Thursday, March 17, 2011

Poison

We discussed in Religion in America today the fact that some Pentecostals in the early 20th century decided they were going to handle snakes, drink poison, heal people, and dance around quite a bit as a response to the movement of the Holy Spirit inside of them. They took this from Mark 16:18. You know, choosing what to take literally. I have no personal semi-objection except to say that snake handling sounds just about as silly as skydiving (can be) to me, because you decide on one thing that is going to take extreme life or death trust in the Lord, unlike your simple walk around the park or a nightly cozying into bed. Sometimes we itch to know God more, and we feel limited by our comforts. Even further than that, I’ve noticed, we feel limited by our theology – our notions of truth.

I think the Pentecostals got restless. God was too boxed in, and they pulled Him out of that box just like they did the rattlesnakes. The sort of weird part is that this makes other people angry and divisive. The weirdest part that I’m starting to see is how much of our pride is dictating our love and worship of God. This is not a shocking statement, and it’s no wonder some of us are staying up late at night pondering how the heck we got here and what we’re supposed to do to get out of this pattern. On one hand, we yearn for the sort of tolerance that Jesus had toward people. On the other hand, we aren’t Jesus, and we want to separate ourselves from sin. We dance along that line between bigotry and acceptance – often questioning if we’re even doing any of this right. We desperately try to cling to the Gospel because that is Truth, but in our efforts to grow and understand the Lord, we find ourselves separating from not only non-Christians but even our brothers and sisters in Christ. At freshman group last night, our little study book for Mark asked us how we think we can approach people with the Gospel message, knowing how Jesus approached people. There were some blank stares.

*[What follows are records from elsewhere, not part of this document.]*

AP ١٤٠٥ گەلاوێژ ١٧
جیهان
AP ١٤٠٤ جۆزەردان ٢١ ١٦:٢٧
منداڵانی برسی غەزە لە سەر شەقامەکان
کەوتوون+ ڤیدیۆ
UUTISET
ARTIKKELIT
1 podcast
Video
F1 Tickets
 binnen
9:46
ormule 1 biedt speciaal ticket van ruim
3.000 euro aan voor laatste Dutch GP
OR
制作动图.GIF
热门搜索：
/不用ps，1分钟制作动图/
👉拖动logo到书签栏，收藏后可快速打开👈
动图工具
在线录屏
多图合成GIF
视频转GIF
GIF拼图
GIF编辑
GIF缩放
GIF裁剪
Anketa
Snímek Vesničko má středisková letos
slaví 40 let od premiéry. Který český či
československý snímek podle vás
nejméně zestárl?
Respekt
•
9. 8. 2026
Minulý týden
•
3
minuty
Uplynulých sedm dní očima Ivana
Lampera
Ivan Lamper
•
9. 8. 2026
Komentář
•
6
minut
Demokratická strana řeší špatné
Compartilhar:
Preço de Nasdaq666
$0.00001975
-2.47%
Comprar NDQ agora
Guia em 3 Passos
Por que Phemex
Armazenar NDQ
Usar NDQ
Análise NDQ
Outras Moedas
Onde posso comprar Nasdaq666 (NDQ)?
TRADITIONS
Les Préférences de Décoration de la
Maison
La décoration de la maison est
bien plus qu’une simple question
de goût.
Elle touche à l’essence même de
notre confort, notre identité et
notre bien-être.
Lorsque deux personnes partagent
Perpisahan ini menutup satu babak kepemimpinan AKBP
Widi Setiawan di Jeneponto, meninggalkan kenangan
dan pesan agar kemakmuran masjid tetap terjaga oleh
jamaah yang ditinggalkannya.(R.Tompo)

Because as much as we want to proclaim Jesus as Savior because he is and that’s amazing, I don’t think we can do it like him. I think he did it already, and our job isn’t so much to follow in some fashion of mimicry but rather just to follow. We read last night about Jesus explaining the purpose of him speaking in parables. He did it so that what he said was hard to understand. What? Jesus didn’t want us to understand everything?

“No, O people, the LORD has told you what is good, and this is what he requires of you: to do what is right, to love mercy, and to walk humbly with your God (Micah 6:8).”

Humilityhumilityhumility

I don’t think I can love enough. My rabbit trails toward truth, more often than not, are restraining my ability to love others. I’m reading J.I. Packer’s Knowing God right now, and he discusses this issue between knowing of God as opposed to knowing about God. To know of God is to have that relationship with God, but it’s an awful lot easier to know about God and think we’re actually seeking God through that.

Looking back over all of what I just wrote, it is all way too pedestal-y. I don’t know how to change that, but I would like to note that I know I’m not any real authority on anything. There is pride dripping through my words even now, as I’m sure you’ve noticed. I can’t tell you how to properly seek God, because I suck more at that, I believe, than anyone I know. Just go back to summer-fall of 2009 on this blog to see that. But when I see and feel hurt and notice a great disconnection and division among both non-Christians and Christians alike, I no longer want to follow my instincts and separate myself from that angst. That only perpetuates the problem. People have been separating for ages. I believe pursuing God puts one in the middle of all of this division and turns a blind eye to these ridiculous notions people cling to as truth worth hating and judging over. I wish that were easier, but Jesus told me he intended it not to be. Oh, grace.